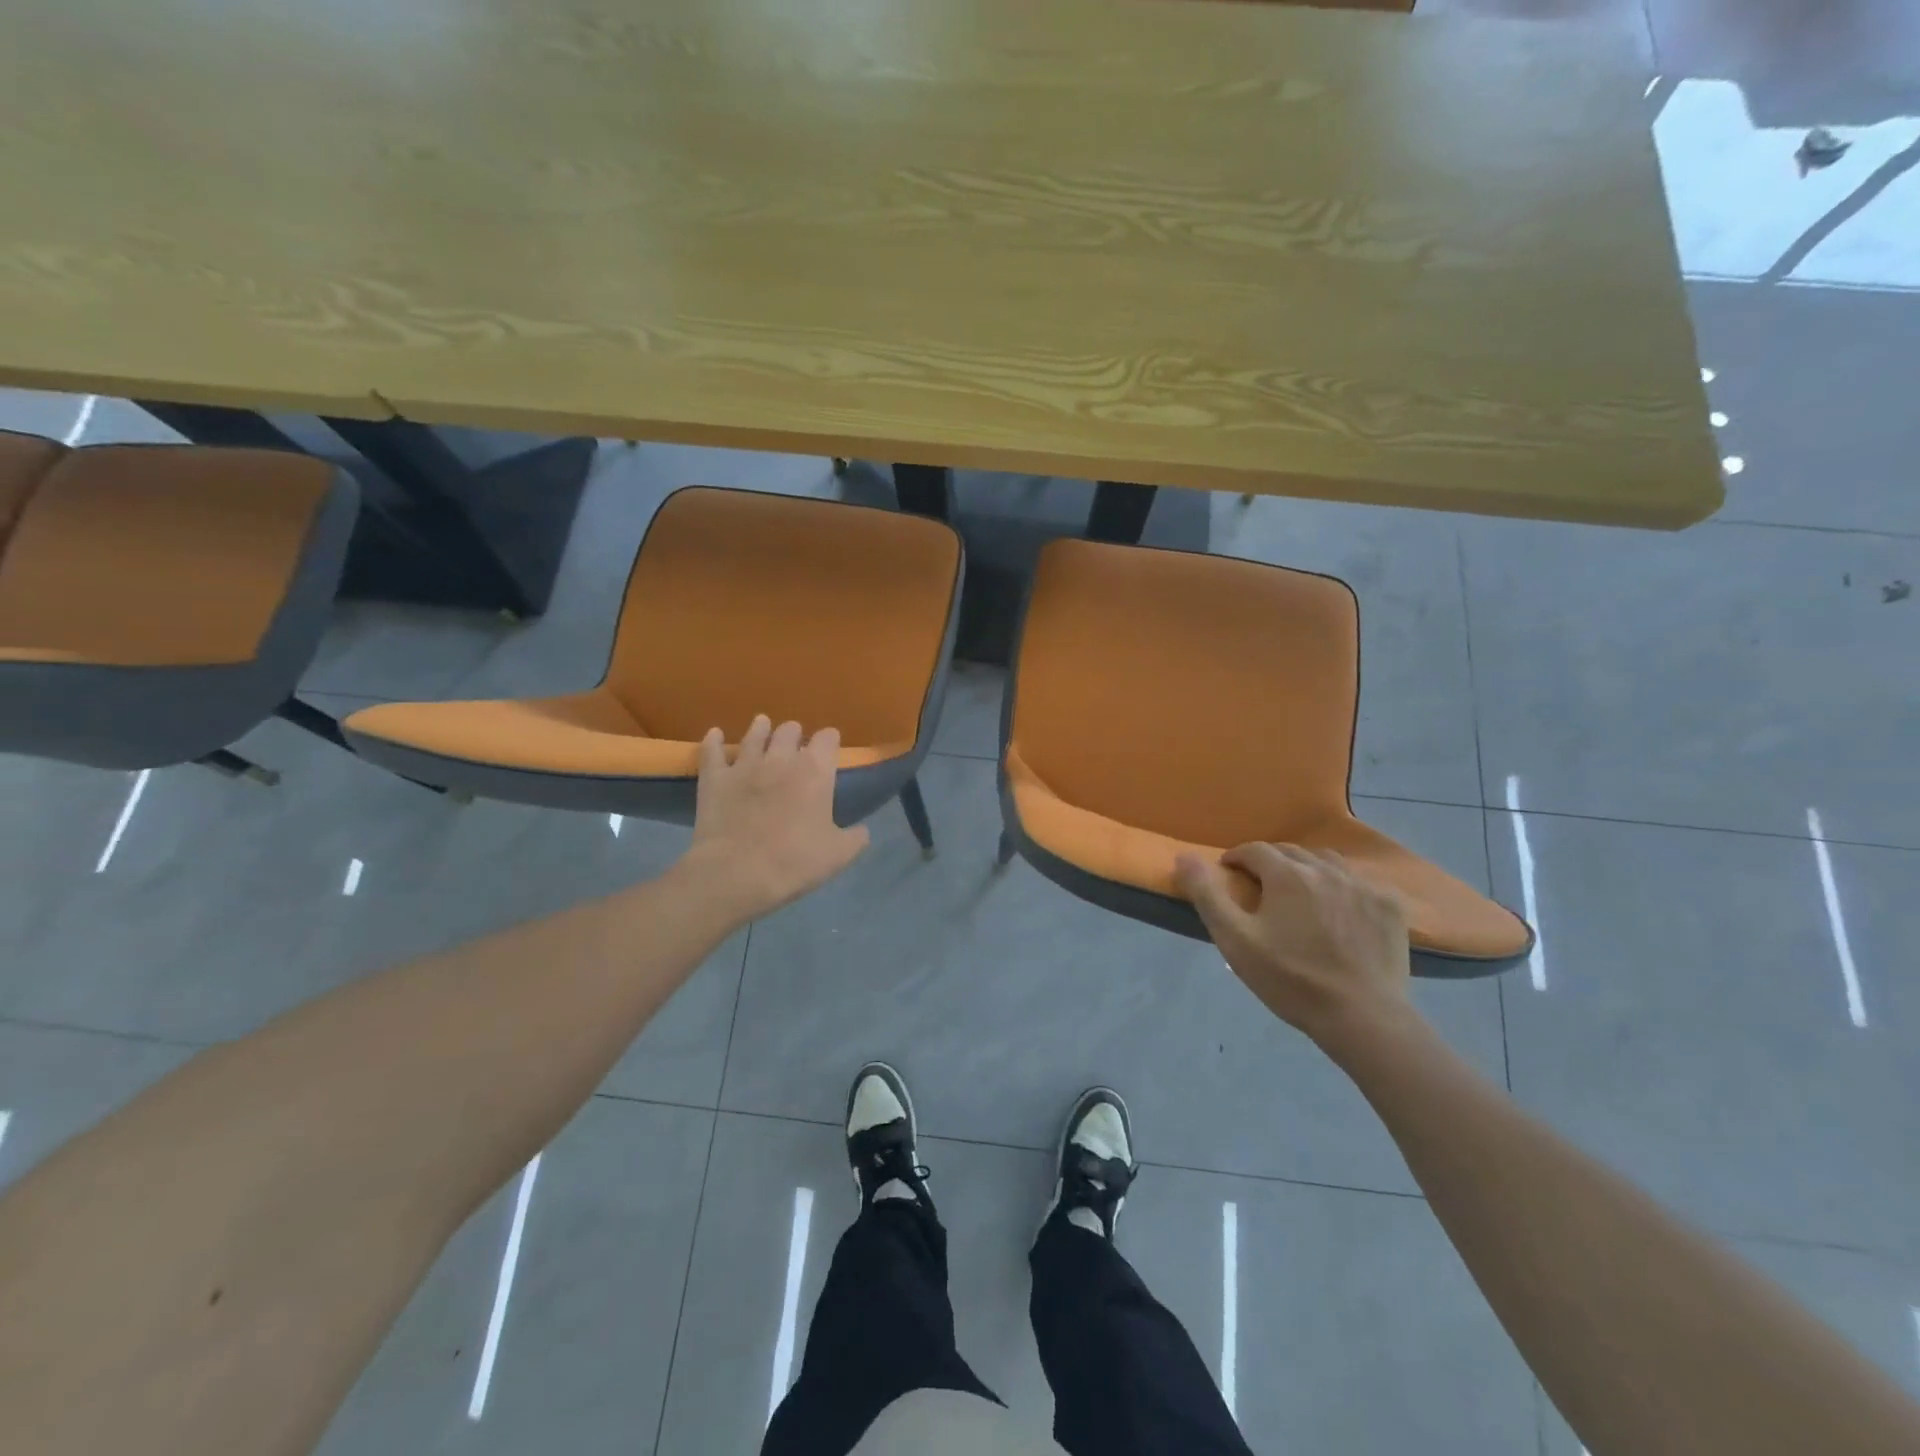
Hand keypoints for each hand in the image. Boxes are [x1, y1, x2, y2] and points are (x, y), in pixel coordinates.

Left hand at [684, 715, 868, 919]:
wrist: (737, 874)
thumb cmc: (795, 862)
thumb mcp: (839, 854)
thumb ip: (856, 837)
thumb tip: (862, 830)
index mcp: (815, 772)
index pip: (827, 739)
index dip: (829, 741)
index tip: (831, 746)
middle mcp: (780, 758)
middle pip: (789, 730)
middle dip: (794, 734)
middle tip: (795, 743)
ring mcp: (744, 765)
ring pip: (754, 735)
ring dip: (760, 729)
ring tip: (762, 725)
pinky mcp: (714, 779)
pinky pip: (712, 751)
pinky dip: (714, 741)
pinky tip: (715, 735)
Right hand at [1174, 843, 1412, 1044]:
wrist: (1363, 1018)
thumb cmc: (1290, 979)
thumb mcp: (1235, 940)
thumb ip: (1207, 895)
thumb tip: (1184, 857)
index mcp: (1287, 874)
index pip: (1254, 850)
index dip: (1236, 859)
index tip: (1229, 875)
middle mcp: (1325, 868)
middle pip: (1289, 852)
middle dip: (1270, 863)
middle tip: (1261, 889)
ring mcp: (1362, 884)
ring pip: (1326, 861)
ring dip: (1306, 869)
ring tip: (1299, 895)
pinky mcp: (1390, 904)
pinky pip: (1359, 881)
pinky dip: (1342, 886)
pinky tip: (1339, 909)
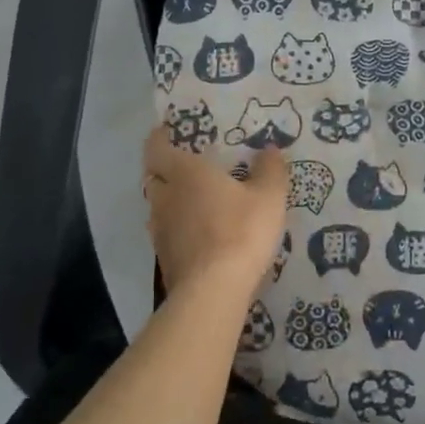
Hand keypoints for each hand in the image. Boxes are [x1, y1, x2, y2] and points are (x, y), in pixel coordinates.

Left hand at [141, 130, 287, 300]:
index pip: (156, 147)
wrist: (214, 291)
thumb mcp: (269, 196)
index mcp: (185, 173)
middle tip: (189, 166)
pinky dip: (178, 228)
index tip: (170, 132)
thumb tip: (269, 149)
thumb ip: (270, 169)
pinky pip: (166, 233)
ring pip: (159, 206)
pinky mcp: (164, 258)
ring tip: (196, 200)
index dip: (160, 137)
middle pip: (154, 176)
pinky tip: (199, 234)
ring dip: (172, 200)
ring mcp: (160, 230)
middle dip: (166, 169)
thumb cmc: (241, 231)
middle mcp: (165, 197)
• • • • • • •
TASK DETAILS —
Copy every line of the data that carries the word "ring".

FINISHED TASK —
ring mcp: (744, 765)
ring pip: (754, 735)
ring dip: (760, 729)
ring tip: (762, 725)
ring mcp: (1362, 884)
ring pip: (1326, 861)
ring dip: (1306, 869)
ring tip: (1299, 895)
ring pip: (159, 206)
ring tip: (196, 200)
ring dip: (172, 200)
ring mcp: (160, 230)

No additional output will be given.